→ Fragmento
•••••
Por el contrario, si aquella experiencia fue parcialmente exitosa, si logró plasmar una realidad menos injusta, más equitativa, más socialmente armónica, una economía más racional; si logró dar un impulso a la consecución de avances para la vida de decenas y cientos de millones de proletarios, de hambrientos, de desharrapados en diversos territorios del planeta; si eso sucedió, entonces gana en plausibilidad la tesis de que vale la pena el empeño por traer una sociedad sin desigualdades, sin propiedad privada, sin economía de mercado.
Desde luego, que las cosas hayan sucedido de una manera u otra es independiente de que el opúsculo de Stalin aquí publicado sea bueno o malo, bien o mal escrito, certero o desatinado; y de que lo sea el cúmulo de los demás textos del mismo autor. De suyo son variables independientes. Mas, claro, habémonoslas con un texto que no fue un artículo académico, ni un escrito de salón, sino una obra de estudio masivo: un estudio llevado a cabo con el espíritu de aquella época: con fervor, con pasión encendida, con fe, con la ilusión de que, entendiendo y asimilando las ideas ahí expuestas, se equipaba uno para librar invenciblemente un combate por la causa de las masas proletarias y oprimidas.
Hoy vemos ese entusiasmo con una mezcla de ternura, ironía y desencanto. No creemos en escapularios que inmunicen contra las balas. Ni los militantes individuales ni los grupos, los partidos, las organizaciones quedan a salvo de derrotas, errores, retrocesos o tragedias porque se pertrechen de talismanes, reliquias o teorías. Por un lado, un amuleto de escaso valor de suyo puede cobrar una significación positiva si a quien lo posee da ánimos para afrontar dificultades en aras de una buena causa. Por otro, el mejor equipamiento material o ideológico surte el efecto deseado sólo condicionalmente, sólo hasta cierto punto, sólo transitoria y precariamente.
•••••
→ Datos registrados
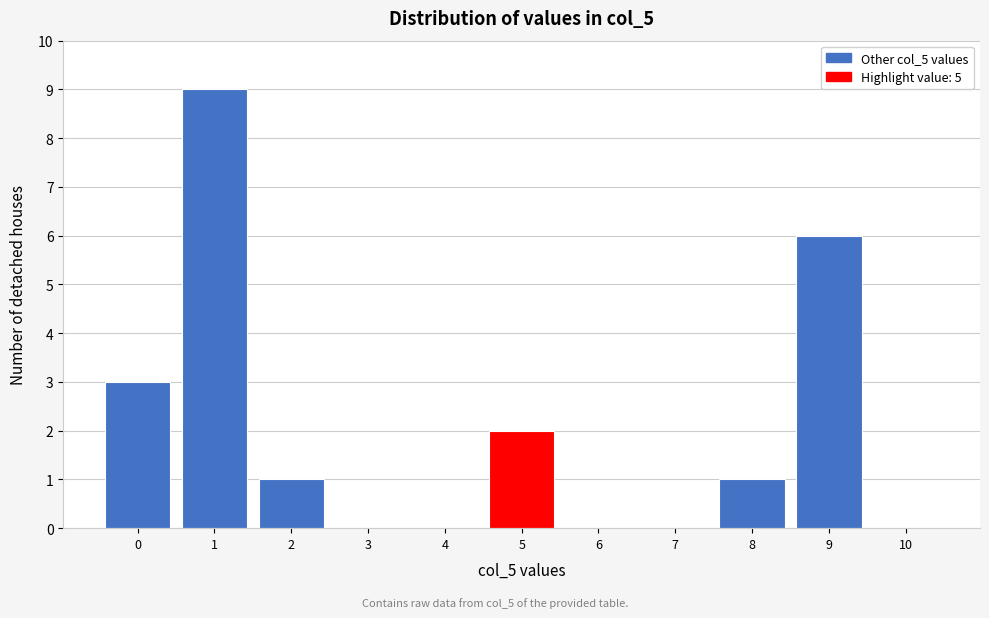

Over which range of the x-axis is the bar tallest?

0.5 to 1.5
•••••
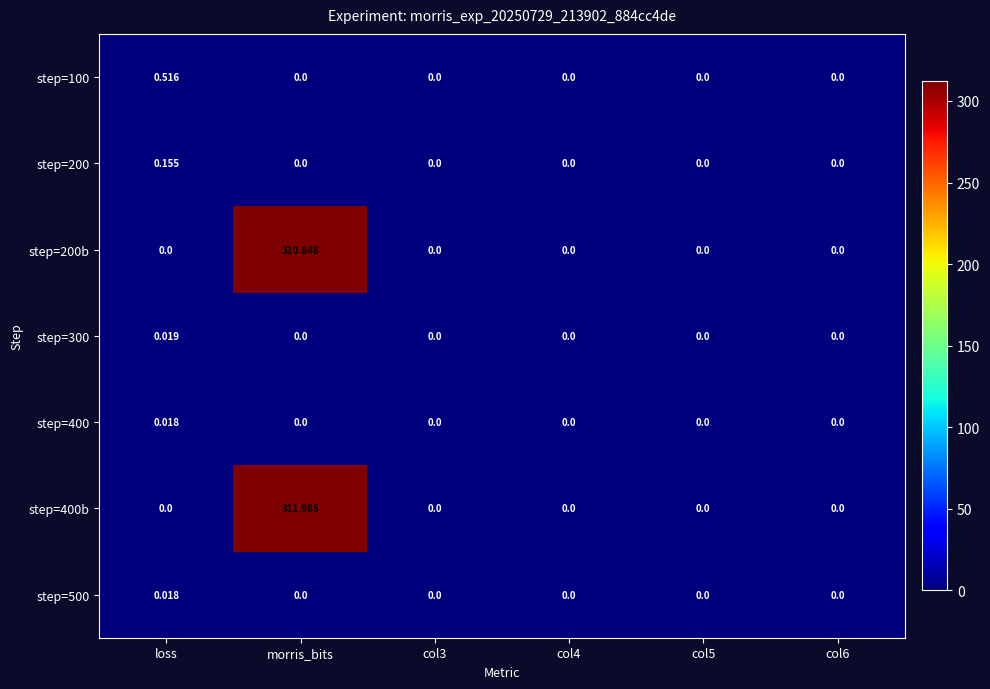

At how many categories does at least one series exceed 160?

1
•••••
→ Instrucciones
Indique si cada afirmación concuerda con el fragmento y responda sí o no, citando literalmente las palabras del fragmento que lo deciden. (a) El opúsculo de Stalin fue concebido como un artículo académico. (b) El mejor equipamiento ideológico surte el efecto deseado solo de manera condicional. (c) La calidad del opúsculo determina la manera en que sucedieron las cosas.

→ Respuesta esperada
(a) No: «un texto que no fue un artículo académico, ni un escrito de salón, sino una obra de estudio masivo».
(b) Sí: «el mejor equipamiento material o ideológico surte el efecto deseado sólo condicionalmente».
(c) No: «que las cosas hayan sucedido de una manera u otra es independiente de que el opúsculo de Stalin aquí publicado sea bueno o malo».